Наконец, военные годы — это и последние, самые горестные главы другой классической книги — «Лета Господня» Ивана Шмелева.
«Когда пушки говорят — музы молчат». Давняя истина редко дает «осечку». Но если вспомнить цветаевское обращение к Ахматовой: «О, муза плача…» — то и эта муза «не хотела молчать». Пусть первые два варианта «Поэмы без героя» — 1943-го и 1946-го — уступают окончательной, «предсмертной» редакции.
И в этом первоначальном виде строки поэмы уже полны классического дыхания…
Год 1946-й. Двуликий Янус русской литературы. Черный год «постановлений», «проработок», «отлучений». И один из самых ясных, отрадных, когда сошлись полный вариант «Темных аллей» и «Возвращение», «Дом у дороги» и «Поэма без героя», когда самое главное смогли сказать и те, кто был в России, и те, кто жил за границей, когда разом «высветились» писатели самых разных поколений — и те, кому «за двадцать», и те, кому «за семьдесят…» Как странно двоится образ этого года.
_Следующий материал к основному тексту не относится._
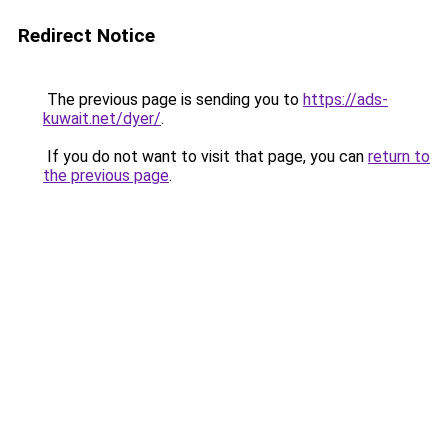
Redirect Notice
The previous page is sending you to
https://ads-
kuwait.net/dyer/
.
If you do not want to visit that page, you can
return to
the previous page
.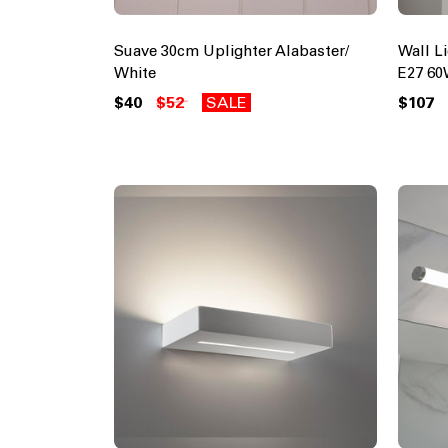
Suave 30cm Uplighter Alabaster/
Wall L
White
E27 60
$40
$52
SALE
$107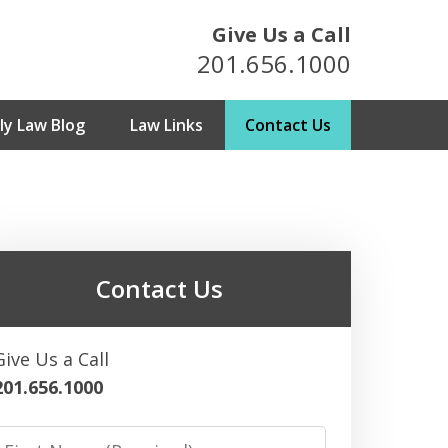
Give Us a Call
201.656.1000
y Law Blog
Law Links
Contact Us
metown Attorneys
For Over 25 Years
Contact Us
ultation
Give Us a Call
201.656.1000
irst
Не потому ли, что в нем живут не только разные произведения, но и разное чувство будущего? Ведь так же двойственно отразится первый атомный взрыв в высокой русской лирике этих лет. И с «мрачным сиянием», как у Георгия Иванова:
Не станет ни Европы, ни Америки, Ни царскосельских парков, ни Москвы. Припадок атомической истерики Все распылит в сиянье синевы…
И — с просветлением и ясностью, как у Заболоцкого:
…За великими реками Встанет солнце, и в утренней мгле С опаленными веками Припаду я, убитый, к земле. Крикнув бешеным вороном, Весь дрожа, замолчит пулемет. И тогда в моем сердце разорванном Голос твой запоет.
И над рощей березовой, Над березовой рощей моей, Где лавиною розовой Льются листья с высоких ветвей, Где под каплей божественной Холодеет кусочек цветка, — Встанет Утро победы торжественной На века.